Eight is enough to make Matsuzaka's point
His job was done -- if not complete
The stat mavens in the press box had already revved up their computers, figuring out the last time a Red Sox pitcher had consecutive complete games, consecutive complete games as a rookie, consecutive complete-game wins. The numbers were being crunched, the years recorded (2005, 1984, and 1996, respectively), when Daisuke Matsuzaka got a congratulatory pat from his manager and tipped his hat to the crowd after the eighth inning.
No matter. Even though Matsuzaka would not get his second straight complete-game win (after his toppling of the Tigers Monday), he still got the win, his offense buoying him in a 13-3 beating of the Braves yesterday in the first game of the day-night doubleheader.
"He's very accustomed to that," Sox catcher Jason Varitek said of Matsuzaka and the complete-game culture in Japan. "He's very accustomed to pitching very deep into games. He wants the ball later in the game, too.
"Not saying that's any different from anybody else -- Curt [Schilling] is very much the same way -- you have that mentality that you tend to stretch games out more than you do just getting out of there.
"He just wants to pitch. He wants to compete. It's a big asset that he has."
Having thrown 104 pitches -- he said later he could probably have maxed out at 140-150 -- his day seemed to end earlier than he would have chosen. But that hardly diminished Matsuzaka's outing, especially over the first six innings, when he allowed just five hits (one in each of the first five). At that point, Matsuzaka had thrown just 67 pitches, prompting the scurrying for statistics.
But he struggled a bit in the seventh, giving up a run-scoring single to Jarrod Saltalamacchia and a two-run home run (on the next pitch) to Jeff Francoeur.
Still, with a four-batter eighth, Matsuzaka thought he had another inning left in his workday.
"Given my pitch count at the end of the eighth inning, I was expecting to go back out there in the ninth," he said through his translator. "I think, given my pace up to that point, it would have been normal to go back for the ninth inning, but the manager came in and spoke to me and said that, given our big lead, go and get some rest."

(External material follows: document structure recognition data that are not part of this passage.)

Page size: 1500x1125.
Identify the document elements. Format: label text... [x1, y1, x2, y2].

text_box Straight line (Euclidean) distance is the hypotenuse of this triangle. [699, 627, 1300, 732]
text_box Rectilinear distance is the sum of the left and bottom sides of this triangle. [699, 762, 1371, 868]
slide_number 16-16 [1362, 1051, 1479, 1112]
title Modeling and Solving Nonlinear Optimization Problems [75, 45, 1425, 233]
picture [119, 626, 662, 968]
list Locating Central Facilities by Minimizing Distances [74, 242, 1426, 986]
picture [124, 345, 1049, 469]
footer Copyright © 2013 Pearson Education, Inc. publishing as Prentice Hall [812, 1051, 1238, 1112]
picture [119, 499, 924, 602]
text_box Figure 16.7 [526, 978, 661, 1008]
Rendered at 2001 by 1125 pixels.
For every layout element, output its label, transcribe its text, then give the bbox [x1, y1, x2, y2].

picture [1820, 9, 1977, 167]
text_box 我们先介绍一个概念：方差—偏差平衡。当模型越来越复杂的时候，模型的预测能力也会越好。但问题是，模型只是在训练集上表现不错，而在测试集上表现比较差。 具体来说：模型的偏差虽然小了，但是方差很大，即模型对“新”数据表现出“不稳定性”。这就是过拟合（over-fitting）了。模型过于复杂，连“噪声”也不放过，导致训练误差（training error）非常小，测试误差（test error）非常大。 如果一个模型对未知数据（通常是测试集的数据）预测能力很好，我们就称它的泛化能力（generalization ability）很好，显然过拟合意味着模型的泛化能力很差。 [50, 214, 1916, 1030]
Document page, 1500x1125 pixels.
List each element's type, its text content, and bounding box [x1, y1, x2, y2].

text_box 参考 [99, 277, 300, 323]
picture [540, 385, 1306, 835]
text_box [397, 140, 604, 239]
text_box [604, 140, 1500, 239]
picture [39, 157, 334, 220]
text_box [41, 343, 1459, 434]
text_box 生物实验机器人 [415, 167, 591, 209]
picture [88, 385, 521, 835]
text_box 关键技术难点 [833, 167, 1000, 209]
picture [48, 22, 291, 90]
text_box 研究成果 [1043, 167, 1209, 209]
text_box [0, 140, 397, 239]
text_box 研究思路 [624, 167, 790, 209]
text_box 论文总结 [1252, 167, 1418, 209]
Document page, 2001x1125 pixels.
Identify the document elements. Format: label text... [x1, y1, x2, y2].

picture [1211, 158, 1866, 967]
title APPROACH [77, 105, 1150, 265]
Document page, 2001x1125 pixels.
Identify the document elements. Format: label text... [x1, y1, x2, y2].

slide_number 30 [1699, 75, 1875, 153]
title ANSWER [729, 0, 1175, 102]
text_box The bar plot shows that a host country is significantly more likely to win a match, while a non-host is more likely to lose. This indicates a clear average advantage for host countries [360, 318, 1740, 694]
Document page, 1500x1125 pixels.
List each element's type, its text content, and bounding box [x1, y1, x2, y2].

Though the stats appeared similar to those from his last outing, the performance wasn't. With Matsuzaka's command of so many pitches, essentially every day is different on the mound. He had success with his cut fastball and splitter against the Tigers, but he labeled his fastball and slider as his best pitches yesterday.
"Learn every day," Varitek said. "Every time he's out there, it's almost [that] you have a different experience with different pitches.
"We utilized quite a few different pitches, threw some better breaking balls, threw some better curveballs, threw some better sliders, threw some really good splits. It still came down to he had pretty good location on his fastball."
That location was the reason for his no-walk performance, though manager Terry Francona cautioned that walks are not always the best barometer.
Matsuzaka was keeping his pitches, including his breaking pitches, away from the middle of the plate but still in the strike zone.
"We're now seeing the results of a lot of hard work and a really good pitcher," Francona said. "He threw so many strikes. Today he was attacking the strike zone with a lot of different pitches.
"I looked up in the sixth inning and his strike percentage was close to 75 percent. That's pretty phenomenal."